MS. HELMS: No. I think quite definitely this does remove some pressure, and this will give him a little bit of a lease on life in the short-term, and initially certainly, and the Iraqi people have really been expecting that the internal pressure inside Iraq had very much been building, and this will also open a life line into Turkey. Iraq has already improved its relations with the Turkish government, Amarashi, the oil ministers--
ELIZABETH FARNSWORTH: That's because the oil is going out--
MS. HELMS: Exactly.
ELIZABETH FARNSWORTH: --via a pipeline through Turkey.
MS. HELMS: And, in fact, in a way, it actually opened the door to nation state building in Iraq. The Iraqi government has also opened negotiations with Masoud Barzani, one of the guerrilla leaders in the North. I mean, these are actually very important and potentially long-term, extremely-significant moves.
ELIZABETH FARNSWORTH: And tell me what is the effect on oil prices, what's happening so far?
MS. HELMS: Well, the oil market didn't behave itself today. The oil market actually increased $2 a barrel, but there are many reasons for that. Many believe that perhaps it had dropped already slightly because of the uncertainty of the ongoing four rounds of Iraqi oil sale talks, but because so much oil is now potentially going to enter the market, non-OPEC production is increasing, it's not clear at all whether OPEC will adhere to its quota and allow Iraq to come in, although they're over-producing now by a million and a half barrels per day, but in the next several weeks I would expect that it will begin to drop.
ELIZABETH FARNSWORTH: Raghida Dergham, anything to add on oil prices?
MS. DERGHAM: Yes, I think the Iraqis are going to seek to increase the amount.
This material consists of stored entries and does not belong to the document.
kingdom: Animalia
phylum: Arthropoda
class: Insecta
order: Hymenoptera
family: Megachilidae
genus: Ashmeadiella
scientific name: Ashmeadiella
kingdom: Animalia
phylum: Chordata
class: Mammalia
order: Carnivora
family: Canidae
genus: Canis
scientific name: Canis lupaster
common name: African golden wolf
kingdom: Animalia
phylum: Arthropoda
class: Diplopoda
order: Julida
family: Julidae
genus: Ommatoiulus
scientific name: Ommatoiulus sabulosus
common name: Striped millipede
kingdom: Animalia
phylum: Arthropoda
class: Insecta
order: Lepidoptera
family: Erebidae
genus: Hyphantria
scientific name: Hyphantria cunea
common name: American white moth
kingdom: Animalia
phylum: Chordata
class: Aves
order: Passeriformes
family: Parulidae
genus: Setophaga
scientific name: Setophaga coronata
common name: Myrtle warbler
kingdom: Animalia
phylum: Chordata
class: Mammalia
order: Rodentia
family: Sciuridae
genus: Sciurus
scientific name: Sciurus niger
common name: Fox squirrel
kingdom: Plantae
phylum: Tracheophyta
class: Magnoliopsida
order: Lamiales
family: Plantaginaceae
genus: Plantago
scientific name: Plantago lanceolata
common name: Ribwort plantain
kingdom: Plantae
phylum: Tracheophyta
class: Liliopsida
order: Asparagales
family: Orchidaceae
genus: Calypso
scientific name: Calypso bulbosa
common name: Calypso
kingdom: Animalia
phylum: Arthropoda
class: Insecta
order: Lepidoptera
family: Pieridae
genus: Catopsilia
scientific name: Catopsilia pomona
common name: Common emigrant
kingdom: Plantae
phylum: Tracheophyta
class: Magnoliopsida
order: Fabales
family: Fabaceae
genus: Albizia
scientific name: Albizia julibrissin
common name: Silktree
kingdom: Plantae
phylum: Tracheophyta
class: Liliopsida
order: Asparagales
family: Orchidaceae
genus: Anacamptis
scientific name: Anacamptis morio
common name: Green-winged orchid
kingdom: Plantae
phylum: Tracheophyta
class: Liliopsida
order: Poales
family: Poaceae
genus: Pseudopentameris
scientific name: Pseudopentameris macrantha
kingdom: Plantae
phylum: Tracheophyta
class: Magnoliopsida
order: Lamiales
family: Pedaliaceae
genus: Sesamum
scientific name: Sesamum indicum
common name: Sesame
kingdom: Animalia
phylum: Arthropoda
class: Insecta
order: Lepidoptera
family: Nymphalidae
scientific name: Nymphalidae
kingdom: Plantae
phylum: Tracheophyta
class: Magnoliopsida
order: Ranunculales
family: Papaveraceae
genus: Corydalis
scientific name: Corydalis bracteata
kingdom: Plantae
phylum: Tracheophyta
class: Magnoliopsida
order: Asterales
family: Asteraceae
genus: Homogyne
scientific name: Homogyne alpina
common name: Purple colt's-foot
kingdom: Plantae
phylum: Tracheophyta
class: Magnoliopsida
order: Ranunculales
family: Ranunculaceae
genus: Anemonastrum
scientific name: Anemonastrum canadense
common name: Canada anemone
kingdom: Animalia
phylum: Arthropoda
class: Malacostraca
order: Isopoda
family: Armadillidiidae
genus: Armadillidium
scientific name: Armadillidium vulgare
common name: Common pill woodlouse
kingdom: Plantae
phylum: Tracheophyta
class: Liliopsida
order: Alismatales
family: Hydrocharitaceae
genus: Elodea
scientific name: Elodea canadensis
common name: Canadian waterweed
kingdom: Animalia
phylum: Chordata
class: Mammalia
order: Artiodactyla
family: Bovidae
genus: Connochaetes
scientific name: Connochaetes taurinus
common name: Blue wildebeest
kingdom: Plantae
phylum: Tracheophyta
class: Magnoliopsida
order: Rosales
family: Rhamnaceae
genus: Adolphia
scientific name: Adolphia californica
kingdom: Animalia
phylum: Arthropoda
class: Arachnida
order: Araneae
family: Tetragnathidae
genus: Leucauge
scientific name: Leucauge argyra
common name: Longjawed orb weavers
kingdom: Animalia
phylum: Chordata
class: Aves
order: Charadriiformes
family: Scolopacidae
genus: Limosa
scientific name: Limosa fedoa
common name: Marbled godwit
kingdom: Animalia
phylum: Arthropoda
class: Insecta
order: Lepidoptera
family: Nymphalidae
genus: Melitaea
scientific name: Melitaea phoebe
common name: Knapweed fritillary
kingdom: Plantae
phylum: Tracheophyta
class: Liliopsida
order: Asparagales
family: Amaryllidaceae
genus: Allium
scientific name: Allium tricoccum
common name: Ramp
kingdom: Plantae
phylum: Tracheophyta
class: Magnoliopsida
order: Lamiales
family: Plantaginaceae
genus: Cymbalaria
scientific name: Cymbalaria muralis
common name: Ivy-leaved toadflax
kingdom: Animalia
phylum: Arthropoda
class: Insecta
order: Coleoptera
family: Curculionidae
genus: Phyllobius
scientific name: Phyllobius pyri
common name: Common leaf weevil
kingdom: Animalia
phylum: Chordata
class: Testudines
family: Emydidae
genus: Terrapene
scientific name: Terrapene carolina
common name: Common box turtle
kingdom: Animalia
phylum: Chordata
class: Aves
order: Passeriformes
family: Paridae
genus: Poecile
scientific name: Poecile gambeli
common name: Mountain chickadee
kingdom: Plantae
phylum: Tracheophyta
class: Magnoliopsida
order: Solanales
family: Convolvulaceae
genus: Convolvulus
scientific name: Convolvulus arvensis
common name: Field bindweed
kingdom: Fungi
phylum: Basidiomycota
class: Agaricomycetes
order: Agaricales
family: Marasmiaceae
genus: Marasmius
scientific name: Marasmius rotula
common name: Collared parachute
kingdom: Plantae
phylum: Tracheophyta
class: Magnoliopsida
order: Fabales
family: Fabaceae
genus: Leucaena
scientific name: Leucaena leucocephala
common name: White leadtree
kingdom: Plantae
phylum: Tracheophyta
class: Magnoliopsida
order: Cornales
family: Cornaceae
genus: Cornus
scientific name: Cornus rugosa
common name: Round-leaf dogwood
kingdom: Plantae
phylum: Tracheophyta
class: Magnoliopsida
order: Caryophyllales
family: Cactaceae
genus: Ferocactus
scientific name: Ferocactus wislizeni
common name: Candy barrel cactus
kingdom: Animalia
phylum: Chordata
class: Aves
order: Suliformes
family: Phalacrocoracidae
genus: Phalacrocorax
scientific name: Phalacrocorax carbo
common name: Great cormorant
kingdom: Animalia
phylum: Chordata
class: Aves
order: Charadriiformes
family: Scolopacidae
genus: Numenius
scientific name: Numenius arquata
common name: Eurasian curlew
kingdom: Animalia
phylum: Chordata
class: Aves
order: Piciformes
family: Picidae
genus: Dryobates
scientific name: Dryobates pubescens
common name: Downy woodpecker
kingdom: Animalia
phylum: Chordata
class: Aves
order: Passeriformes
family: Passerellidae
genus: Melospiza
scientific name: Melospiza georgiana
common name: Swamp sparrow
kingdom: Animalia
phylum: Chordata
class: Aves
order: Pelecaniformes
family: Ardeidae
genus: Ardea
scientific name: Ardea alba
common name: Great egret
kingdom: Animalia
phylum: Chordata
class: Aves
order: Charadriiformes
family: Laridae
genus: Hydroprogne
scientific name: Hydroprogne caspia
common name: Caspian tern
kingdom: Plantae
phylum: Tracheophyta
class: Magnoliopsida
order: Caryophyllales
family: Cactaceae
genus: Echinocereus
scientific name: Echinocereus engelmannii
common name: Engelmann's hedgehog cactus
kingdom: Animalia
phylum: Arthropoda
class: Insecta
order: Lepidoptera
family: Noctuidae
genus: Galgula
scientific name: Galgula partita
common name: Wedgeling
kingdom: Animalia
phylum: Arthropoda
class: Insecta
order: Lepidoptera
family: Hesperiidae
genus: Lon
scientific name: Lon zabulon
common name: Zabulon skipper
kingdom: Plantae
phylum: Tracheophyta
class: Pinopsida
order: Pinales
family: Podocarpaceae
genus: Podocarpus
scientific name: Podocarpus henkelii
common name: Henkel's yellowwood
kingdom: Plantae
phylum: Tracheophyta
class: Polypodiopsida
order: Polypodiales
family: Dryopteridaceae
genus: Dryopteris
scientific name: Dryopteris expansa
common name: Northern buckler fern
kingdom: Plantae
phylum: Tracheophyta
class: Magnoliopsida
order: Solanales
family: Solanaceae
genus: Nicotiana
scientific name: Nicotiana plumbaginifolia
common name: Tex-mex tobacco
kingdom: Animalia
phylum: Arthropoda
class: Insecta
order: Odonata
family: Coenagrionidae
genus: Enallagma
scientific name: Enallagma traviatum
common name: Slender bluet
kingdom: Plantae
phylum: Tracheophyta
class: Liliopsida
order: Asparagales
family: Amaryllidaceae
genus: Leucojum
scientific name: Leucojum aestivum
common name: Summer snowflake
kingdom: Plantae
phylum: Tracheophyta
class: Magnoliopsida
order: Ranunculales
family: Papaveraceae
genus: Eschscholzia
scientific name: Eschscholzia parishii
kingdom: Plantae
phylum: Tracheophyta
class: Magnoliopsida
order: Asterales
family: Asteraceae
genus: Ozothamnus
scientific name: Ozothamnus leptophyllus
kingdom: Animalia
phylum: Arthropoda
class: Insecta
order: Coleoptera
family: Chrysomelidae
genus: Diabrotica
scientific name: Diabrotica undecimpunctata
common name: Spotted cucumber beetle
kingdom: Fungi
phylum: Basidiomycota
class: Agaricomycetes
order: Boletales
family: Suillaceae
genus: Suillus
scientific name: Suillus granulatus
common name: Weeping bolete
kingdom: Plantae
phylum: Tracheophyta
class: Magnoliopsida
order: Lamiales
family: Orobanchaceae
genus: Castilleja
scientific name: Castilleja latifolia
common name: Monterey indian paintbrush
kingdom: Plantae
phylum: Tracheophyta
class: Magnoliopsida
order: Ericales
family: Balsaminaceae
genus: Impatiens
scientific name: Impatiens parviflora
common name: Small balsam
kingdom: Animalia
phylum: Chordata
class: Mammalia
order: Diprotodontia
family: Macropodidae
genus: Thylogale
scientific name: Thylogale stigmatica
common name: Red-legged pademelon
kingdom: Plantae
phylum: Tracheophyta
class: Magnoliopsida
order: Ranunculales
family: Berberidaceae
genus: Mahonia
Later on, you see the resolution of course says that they are allowed to sell a billion dollars' worth of oil every 90 days for six months, and I think they're trying to seek two things: one, the increase of the amount based on the needs of the population, which have increased, and two, so that this will not stop at the six months, and that once the oil starts coming out of Iraq that it should from their point of view stay on-flowing until and--until the time comes when there will be a total lifting of the oil embargo if and when Iraq complies fully with, with the commission for the destruction of Iraqi weapons.
ELIZABETH FARNSWORTH: And Phebe Marr, we have just a little bit of time left. Anything to say on oil, anything to add?
MS. MARR: No. I feel fairly sure that the Iraqis will try to continue to get a better deal. I'm not sure this is quite the opening wedge that the Iraqis may see because as Raghida said, there are these other resolutions that have to be satisfied, and I think the pressure is also off the United States a little in that humanitarian needs will be satisfied, this card can no longer be played, and so you may find that the United States, Britain, and others who really want to hold Iraq's feet to the fire on these other issues -- not only the weapons of mass destruction but the Kuwaitis that have not been returned, perhaps even Resolution 688 on humanitarian issues -- that the United States might find itself in the position to be tough on these down the road.
ELIZABETH FARNSWORTH: You said humanitarian needs will be satisfied. Will they? Is this going to bring in enough money to really fill all those needs?
MS. MARR: It's going to be, first of all, the Iraqi government, so to speak, is not going to get as much as they might like. Something like 15 percent goes to the Kurdish area, the reparations that are due to victims of Kuwait, that's another 30 percent to be taken out. I don't know what the amount might be, another 5, perhaps even 5 percent more will go to pay for UNSCAM and this commission and, and so on, so if you subtract all that, they may only be getting 50 percent of this amount, so it isn't going to be an enormous amount. It's going to take off a little pressure, but perhaps not an awful lot.
ELIZABETH FARNSWORTH: Well, thank you all for being with us.